I have my diet, even if one can't always be perfect about it.  Apologies to the planet for being a meat-eater.  The Type O person cannot live on grains, and in fact, just about all the modernizations intended to feed the settled masses do not work for that digestive system.  It might be a lonely task, to follow the strictures, and I look at all the healthy young people eating the things I cannot, and I wonder, how they get away with it, and they look perfectly happy and have social lives.  My physiology, my biochemical responses, do not allow me in the omnivorous club.


I feel like Jonah sometimes, not the busboy whose name is Jonathan and comes from Cameroon, but the one of the story, who knows he is hiding from, shirking, his great spiritual responsibilities.  Meditation, spirituality in general is helpful, obviously, to ease stress and regain balance, and it's a long way away from the bar sometimes, even a fairly civilized one.  A sense of serving people the wrong thing, the wrong message.  No wonder, then, the current sense of things gone wrong, a storm of wrath upon the one hiding from his work, sneaking away from it but unable to hide.

In the story he is tossed overboard, and swallowed into darkness by a leviathan for the symbolic period of three days, and then, released he is, on dry land, to admit that he needs God's help and message.  His head is cleared.


Dostoevsky, it is said, hated electric lights.  He comes to my mind, an anxious person, prone to addiction, falling in with the wrong political crowd, the firing squad, saved from at the last minute, shipped off to Siberian prison colony work camp.  Even in his return, he is a man with a large gambling addiction.  Nervous, mindful of his brain chemistry, he wrote, meditatively, drawing in margins, at night when his home was quiet, rolling cigarettes he was not allowed by the doctor to smoke.  There, by candlelight, alone, away from the things that directly made him anxious, the peoples, the conflicts of life, the stresses and the strains, he could digest things, and probably, he needed to.

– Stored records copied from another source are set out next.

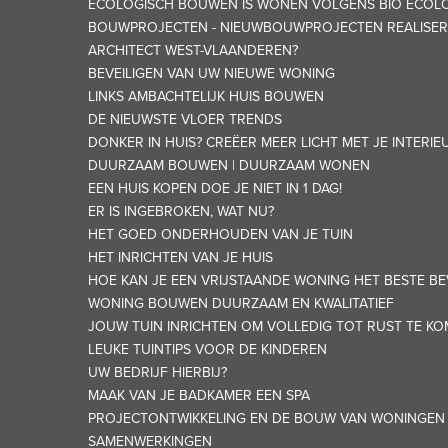
ECOLOGISCH BOUWEN IS WONEN VOLGENS BIO ECOLO
BOUWPROJECTEN - NIEUWBOUWPROJECTEN REALISER
ARCHITECT WEST-VLAANDEREN?
BEVEILIGEN VAN UW NIEUWE WONING
LINKS AMBACHTELIJK HUIS BOUWEN
DE NIEUWSTE VLOER TRENDS
DONKER IN HUIS? CREËER MEER LICHT MET JE INTERIE
DUURZAAM BOUWEN | DUURZAAM WONEN
EEN HUIS KOPEN DOE JE NIET IN 1 DAG!
ER IS INGEBROKEN, WAT NU?
HET GOED ONDERHOUDEN VAN JE TUIN
HET INRICHTEN VAN JE HUIS
HOE KAN JE EEN VRIJSTAANDE WONING HET BESTE BE
WONING BOUWEN DUURZAAM EN KWALITATIEF
JOUW TUIN INRICHTEN OM VOLLEDIG TOT RUST TE K
LEUKE TUINTIPS VOOR DE KINDEREN
UW BEDRIJF HIERBIJ?
MAAK VAN JE BADKAMER EEN SPA
PROJECTONTWIKKELING EN DE BOUW VAN WONINGEN
SAMENWERKINGEN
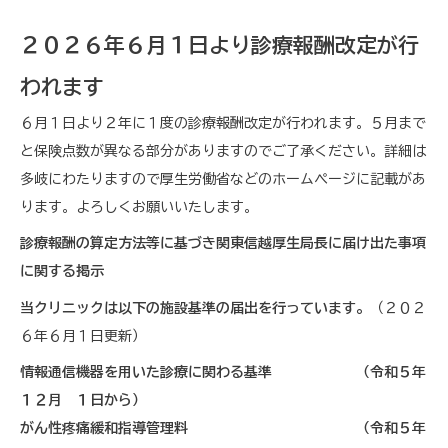
２０２６年６月１日より診療報酬改定が行
われます
６月１日より２年に１度の診療報酬改定が行われます。５月まで
と保険点数が異なる部分がありますのでご了承ください。詳細は
多岐にわたりますので厚生労働省などのホームページに記載があ
ります。よろしくお願いいたします。
診療報酬の算定方法等に基づき関東信越厚生局長に届け出た事項
に関する掲示
当クリニックは以下の施設基準の届出を行っています。
（２０２
６年６月１日更新）
情報通信機器を用いた診療に関わる基準 （令和５年
１２月 １日から）
がん性疼痛緩和指導管理料 （令和５年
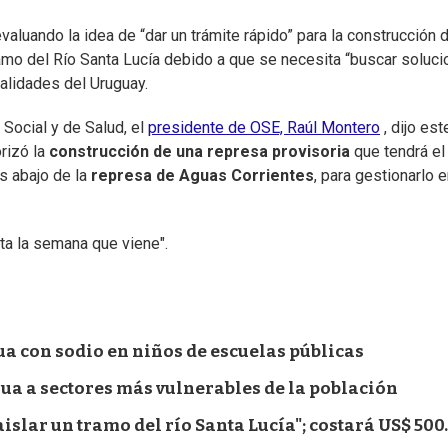
valuando la idea de “dar un trámite rápido” para la construcción 
tramo del Río Santa Lucía debido a que se necesita “buscar soluc
calidades del Uruguay.
 Social y de Salud, el
presidente de OSE, Raúl Montero
, dijo est
rizó la
construcción de una represa provisoria
que tendrá el
as abajo de la
represa de Aguas Corrientes
, para gestionarlo 
ta la semana que viene".
a con sodio en niños de escuelas públicas
agua a sectores más vulnerables de la población
islar un tramo del río Santa Lucía"; costará US$ 500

He wrote that fine fictionalized memoir of life in the prison camp, of the people he met there, all about it, and about how one day, they let him go.  He had his years of being Jonah before the ship and the storm and the creature of the deep.  As he grew, continuing on that troubled path of being a writer, perhaps some spirituality inched into his writing, cropping up here and there, amidst being fallible and human and all the things that can go wrong in life, pathetically enough, until becoming a theme, directly, as in The Brothers Karamazov.  It's there earlier, in The Idiot, if you look for it, and elsewhere I would imagine, somewhat muted behind the guise of the psychological thriller and his sense of attending courtrooms for materials that would be popular enough in the general readership to allow him to support himself.

And me, too.  I came to town, not knowing what I wanted to do, but to keep at some form of journal or writing.  I was often depressed, and by cultural habit ingrained in me, a drinker, as if that were a way of being of good cheer, and humor.   When, privately, it was probably more an attempt at self-medication.  And these, it seems to me, are my prison years, the kid working his way up from busboy, his companions offering him friendship with a caveat.  There are tales from those years, but I have not the energy or wherewithal to put them down, not having much a chance anyway with coping with the latest batch and how to deal with them all.  There are the jokes of the captives and the witty wine guys and people who've seen a lot in their years around restaurant life, Bourdain-like.  A stiff observer rather than a participant in such by nature, well, a glass of wine to loosen the nerves and ease the burden of wanting somehow to do some good for people but not knowing quite how, I fell into it my own way, wishing I was far away, back home, safe, with a life I knew, my parents, books.  Not the fallen young man once full of promise, but with an inner weakness or tendency to the neurochemistry, to the dietary needs missteps to such things as the sugars and the giddy Hamlet reaction to them, euphoric, then sinking.